Program One "Almost Adults"

a. What was the most important information you learned from the video?
b. How does this new information affect your understanding of AYA students?
c. How might you apply what you have learned to your next field placement?

a./b.   I feel as though as lot of the information in this film has been covered through either my education or psychology courses.  However,  the one section of this film that I really found important is the part about brain anatomy.  It gives reason behind the actions or lack their of for the students that I will be seeing once I enter a classroom.  The fact that the emotional sector of the brain is in full function but the frontal lobe which controls reasoning and other complexities is just starting to form itself.  The idea of pruning sort of combines nature and nurture.  The students naturally create the neuro-connections but what they do in life can make one of them strong and others weak.  This is extremely important because being an educator during this point in their lives it is important for me to help the students to create complex thinking abilities as well as creating an environment to help them express themselves.  

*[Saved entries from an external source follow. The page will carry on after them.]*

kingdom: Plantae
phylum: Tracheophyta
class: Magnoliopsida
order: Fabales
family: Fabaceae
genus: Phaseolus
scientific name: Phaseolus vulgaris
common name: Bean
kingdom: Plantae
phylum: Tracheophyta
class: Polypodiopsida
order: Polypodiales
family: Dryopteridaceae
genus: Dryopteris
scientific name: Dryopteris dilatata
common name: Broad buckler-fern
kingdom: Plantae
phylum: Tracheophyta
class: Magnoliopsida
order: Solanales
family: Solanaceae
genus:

c.  For my next field placement I intend on taking the history/psychology teacher's advice in making the content more personal.  Relating them to events that happened so many years ago or comparing something today to a recent event.  This program also reinforced the idea of having a safe environment for my students.  When students are concerned with the way they look or what others think about them they are distracted and it greatly affects their ability to learn.  One of the big keys in this film was the use of active learning, having the students participate in their education.  A teacher just spitting information to students is not the way that they learn best.  I understand that in several classes, especially history, there has to be time taken to give the students information before they can start to think about it.  I had a field placement for Ed. 300 and the English teacher I was with had a nice strategy going.  She allowed the students to do a writing piece then showed them their literacy rating.  Now they are doing a project in which they are creating a magazine article using several writing strategies that the teacher hasn't explained to them.  She is using this as a learning experience for the students to go through and will go back and explain.  Based on the way her students react in class and their want to learn I have to say that it looks successful.